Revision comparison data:
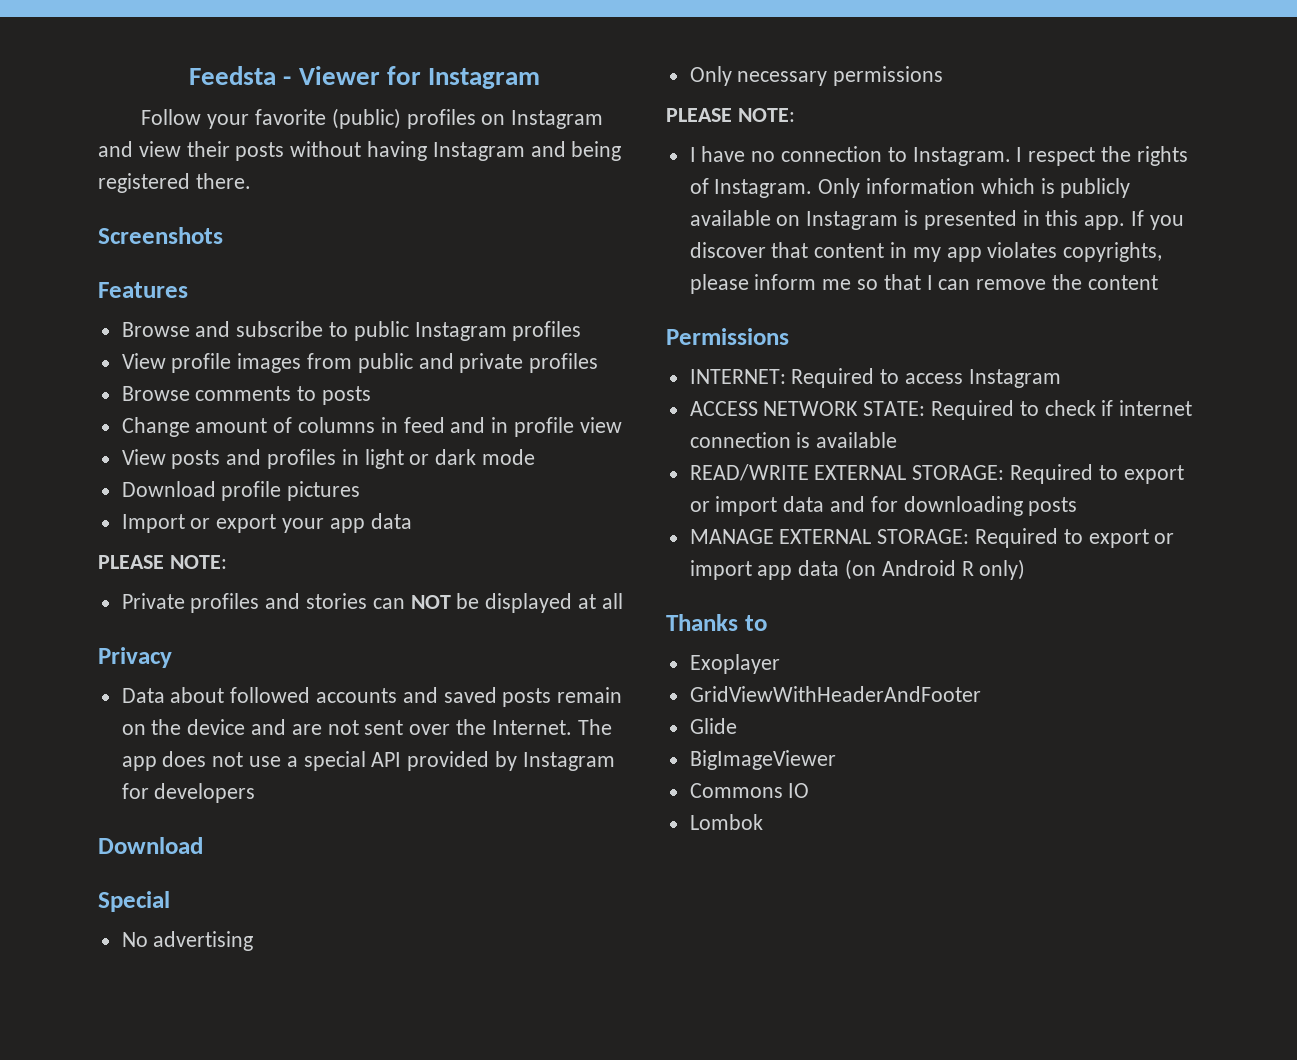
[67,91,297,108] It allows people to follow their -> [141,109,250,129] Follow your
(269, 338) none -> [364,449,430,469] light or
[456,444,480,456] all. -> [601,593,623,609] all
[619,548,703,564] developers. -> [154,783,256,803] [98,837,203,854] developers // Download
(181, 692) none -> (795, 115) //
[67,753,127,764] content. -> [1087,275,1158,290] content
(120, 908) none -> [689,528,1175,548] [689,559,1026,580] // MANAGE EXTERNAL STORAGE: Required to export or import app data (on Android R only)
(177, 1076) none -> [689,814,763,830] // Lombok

- **Task description**: All that is wanted is each line, word for word, from the first line of the data to the one holding "[67,753,127,764] content. ->", with the pictures left out.

- **Result for this task**:
[67,91,297,108] It allows people to follow their -> [141,109,250,129] Follow your
(269, 338) none -> [364,449,430,469] light or
[456,444,480,456] all. -> [601,593,623,609] all
[619,548,703,564] developers. -> [154,783,256,803] [98,837,203,854] developers // Download
(181, 692) none -> (795, 115) //
[67,753,127,764] content. -> [1087,275,1158,290] content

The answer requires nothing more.